== Segment start ==

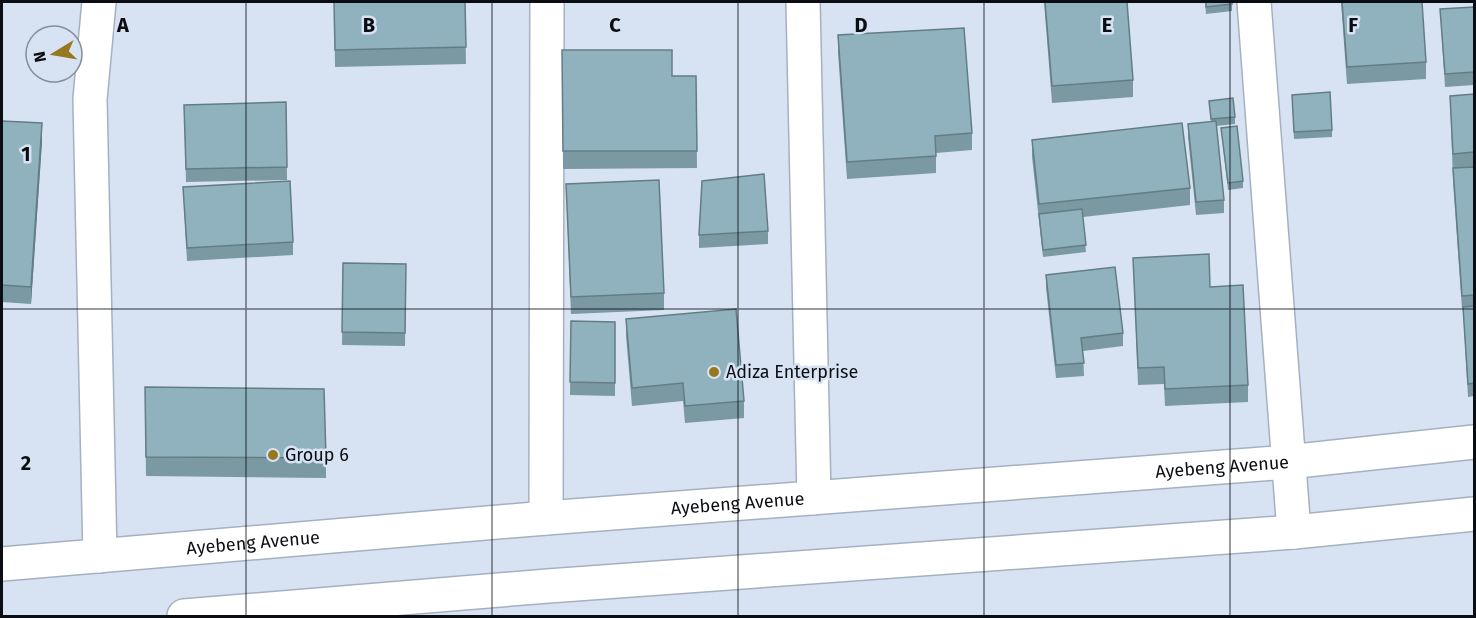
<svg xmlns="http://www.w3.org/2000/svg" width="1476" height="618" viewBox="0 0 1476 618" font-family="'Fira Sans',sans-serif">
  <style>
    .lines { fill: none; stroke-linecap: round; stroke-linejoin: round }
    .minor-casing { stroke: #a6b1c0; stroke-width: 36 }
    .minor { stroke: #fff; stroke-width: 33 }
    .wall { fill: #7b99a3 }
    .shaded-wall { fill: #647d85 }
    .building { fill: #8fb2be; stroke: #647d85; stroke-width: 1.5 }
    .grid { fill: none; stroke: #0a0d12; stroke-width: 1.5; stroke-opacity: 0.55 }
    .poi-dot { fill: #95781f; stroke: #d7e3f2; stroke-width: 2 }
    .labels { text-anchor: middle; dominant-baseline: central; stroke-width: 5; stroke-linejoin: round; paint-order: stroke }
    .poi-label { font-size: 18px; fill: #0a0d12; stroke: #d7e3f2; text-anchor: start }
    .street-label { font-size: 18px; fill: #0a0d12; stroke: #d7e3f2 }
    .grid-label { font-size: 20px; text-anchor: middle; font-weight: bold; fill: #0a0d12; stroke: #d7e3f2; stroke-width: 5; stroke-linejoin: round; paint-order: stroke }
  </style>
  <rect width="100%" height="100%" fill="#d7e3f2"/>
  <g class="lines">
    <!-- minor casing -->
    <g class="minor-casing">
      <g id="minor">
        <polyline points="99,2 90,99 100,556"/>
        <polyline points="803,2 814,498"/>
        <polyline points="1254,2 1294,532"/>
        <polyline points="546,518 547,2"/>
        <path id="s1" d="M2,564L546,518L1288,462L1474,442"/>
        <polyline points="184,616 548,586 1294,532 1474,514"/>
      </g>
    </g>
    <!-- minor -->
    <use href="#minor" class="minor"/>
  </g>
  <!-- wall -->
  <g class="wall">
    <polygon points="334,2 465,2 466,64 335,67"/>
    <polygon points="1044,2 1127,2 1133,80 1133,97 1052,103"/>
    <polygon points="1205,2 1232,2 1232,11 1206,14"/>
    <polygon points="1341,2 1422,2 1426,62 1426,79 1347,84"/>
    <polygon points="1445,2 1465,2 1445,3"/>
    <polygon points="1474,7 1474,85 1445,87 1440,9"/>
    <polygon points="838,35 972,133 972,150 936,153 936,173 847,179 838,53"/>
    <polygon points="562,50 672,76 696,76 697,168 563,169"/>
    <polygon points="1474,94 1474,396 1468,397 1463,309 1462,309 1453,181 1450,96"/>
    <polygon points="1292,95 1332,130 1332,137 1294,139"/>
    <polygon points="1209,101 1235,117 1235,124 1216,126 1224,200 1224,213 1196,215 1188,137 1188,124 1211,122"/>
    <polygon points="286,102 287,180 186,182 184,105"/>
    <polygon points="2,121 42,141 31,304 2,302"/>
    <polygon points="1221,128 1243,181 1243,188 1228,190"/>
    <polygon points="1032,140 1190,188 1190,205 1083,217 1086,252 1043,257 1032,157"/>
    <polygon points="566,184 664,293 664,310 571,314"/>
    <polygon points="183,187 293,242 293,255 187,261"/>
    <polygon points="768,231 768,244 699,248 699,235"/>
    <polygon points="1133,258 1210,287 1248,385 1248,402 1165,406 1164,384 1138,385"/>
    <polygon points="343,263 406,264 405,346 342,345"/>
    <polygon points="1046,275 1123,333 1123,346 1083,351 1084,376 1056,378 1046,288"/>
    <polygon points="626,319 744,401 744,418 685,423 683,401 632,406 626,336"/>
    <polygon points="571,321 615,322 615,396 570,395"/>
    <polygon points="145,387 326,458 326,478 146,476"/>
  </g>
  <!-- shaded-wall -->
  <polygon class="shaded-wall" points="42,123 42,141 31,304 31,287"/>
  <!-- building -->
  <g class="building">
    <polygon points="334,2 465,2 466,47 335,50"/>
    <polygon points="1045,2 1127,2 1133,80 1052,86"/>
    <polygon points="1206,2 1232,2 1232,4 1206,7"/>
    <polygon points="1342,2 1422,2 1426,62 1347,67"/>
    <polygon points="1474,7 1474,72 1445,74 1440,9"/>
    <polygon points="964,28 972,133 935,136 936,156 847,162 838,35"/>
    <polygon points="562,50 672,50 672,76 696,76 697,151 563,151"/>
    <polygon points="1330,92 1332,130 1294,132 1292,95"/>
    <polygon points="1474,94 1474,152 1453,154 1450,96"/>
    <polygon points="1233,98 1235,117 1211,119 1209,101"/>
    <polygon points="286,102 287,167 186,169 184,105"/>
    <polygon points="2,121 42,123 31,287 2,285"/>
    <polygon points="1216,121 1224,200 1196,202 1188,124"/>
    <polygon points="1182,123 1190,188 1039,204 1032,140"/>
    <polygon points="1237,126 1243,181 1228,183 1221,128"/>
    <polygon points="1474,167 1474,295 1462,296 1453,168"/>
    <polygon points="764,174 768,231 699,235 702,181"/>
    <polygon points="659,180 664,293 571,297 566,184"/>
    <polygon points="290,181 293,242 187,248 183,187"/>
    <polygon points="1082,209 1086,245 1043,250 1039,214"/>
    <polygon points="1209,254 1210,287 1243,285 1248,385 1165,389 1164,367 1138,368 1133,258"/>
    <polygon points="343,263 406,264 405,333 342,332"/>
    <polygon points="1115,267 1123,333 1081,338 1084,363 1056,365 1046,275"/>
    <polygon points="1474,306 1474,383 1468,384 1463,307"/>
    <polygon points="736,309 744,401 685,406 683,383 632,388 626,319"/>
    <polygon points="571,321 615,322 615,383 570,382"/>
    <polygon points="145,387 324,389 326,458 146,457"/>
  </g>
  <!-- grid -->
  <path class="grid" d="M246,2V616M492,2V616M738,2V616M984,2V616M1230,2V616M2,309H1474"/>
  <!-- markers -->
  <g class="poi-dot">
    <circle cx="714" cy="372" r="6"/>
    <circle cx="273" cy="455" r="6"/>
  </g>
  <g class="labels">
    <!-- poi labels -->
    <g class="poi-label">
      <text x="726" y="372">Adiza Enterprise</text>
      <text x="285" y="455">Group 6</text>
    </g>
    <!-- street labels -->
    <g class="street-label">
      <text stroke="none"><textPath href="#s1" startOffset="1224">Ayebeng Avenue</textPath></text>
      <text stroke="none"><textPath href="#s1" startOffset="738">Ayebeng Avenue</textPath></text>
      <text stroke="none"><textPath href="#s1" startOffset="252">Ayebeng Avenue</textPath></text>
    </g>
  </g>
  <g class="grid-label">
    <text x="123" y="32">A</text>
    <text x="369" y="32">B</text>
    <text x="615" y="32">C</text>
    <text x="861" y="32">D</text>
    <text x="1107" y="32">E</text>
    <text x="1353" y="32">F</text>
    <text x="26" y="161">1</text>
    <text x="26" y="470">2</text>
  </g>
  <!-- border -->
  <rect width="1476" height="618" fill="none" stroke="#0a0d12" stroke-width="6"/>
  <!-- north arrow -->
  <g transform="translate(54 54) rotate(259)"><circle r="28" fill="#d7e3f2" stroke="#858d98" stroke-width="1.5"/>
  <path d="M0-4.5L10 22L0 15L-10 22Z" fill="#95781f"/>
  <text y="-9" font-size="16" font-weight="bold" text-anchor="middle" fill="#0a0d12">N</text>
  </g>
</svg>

== Segment end ==
== Segment start ==

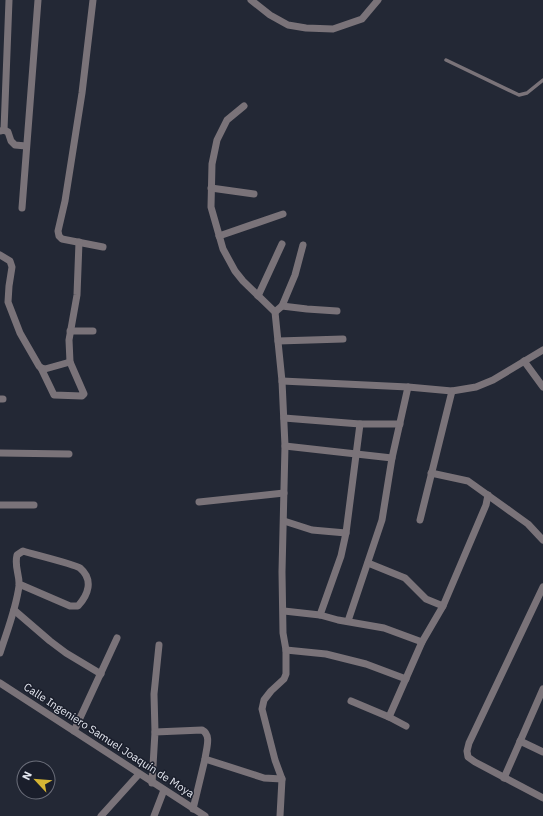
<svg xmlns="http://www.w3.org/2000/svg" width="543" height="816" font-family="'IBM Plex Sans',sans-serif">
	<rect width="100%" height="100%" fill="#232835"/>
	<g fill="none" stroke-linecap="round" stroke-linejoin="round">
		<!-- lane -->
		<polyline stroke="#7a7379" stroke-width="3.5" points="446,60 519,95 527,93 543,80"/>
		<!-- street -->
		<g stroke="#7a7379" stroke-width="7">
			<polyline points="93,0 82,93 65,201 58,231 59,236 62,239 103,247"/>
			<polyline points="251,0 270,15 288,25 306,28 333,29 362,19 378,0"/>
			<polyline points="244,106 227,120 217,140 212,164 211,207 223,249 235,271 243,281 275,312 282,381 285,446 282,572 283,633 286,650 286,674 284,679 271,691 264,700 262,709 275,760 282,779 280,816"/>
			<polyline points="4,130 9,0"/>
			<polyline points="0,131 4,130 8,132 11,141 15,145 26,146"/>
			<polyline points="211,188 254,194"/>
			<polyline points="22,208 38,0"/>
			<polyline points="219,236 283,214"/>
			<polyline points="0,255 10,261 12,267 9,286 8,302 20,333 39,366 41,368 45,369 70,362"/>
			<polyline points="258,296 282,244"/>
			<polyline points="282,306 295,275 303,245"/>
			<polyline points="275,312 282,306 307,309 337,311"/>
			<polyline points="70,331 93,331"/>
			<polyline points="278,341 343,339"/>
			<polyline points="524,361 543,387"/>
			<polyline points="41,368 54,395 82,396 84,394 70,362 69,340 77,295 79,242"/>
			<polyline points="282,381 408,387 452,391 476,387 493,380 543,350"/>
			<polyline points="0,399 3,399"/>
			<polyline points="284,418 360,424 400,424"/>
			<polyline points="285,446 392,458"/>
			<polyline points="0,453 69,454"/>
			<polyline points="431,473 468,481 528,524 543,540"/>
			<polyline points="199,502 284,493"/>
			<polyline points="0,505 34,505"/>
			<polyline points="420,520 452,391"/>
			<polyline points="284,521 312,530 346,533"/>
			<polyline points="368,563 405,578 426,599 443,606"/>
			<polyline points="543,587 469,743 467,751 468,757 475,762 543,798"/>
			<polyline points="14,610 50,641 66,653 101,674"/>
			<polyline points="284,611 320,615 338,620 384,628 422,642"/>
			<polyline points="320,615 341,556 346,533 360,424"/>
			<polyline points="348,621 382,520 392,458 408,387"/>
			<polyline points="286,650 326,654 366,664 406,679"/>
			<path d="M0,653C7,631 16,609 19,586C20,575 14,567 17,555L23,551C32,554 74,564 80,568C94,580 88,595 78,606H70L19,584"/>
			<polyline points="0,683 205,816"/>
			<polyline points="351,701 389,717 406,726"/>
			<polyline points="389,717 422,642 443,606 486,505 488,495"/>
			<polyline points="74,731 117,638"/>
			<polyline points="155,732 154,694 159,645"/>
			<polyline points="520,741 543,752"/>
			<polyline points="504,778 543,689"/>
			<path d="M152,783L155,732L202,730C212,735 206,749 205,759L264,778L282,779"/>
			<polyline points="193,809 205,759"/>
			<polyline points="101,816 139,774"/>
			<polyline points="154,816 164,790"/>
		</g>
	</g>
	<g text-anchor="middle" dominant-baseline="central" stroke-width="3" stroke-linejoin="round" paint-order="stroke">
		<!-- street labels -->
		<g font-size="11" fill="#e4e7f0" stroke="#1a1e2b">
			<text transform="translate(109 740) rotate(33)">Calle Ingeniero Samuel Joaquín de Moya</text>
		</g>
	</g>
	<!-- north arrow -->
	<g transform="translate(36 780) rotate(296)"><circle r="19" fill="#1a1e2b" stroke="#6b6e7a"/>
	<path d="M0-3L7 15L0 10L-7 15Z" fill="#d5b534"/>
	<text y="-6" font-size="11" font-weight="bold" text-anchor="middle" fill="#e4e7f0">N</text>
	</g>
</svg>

== Segment end ==

Exercise: Every line of the listing that holds "baseline" is to be counted; give only the resulting number.

Solution: 2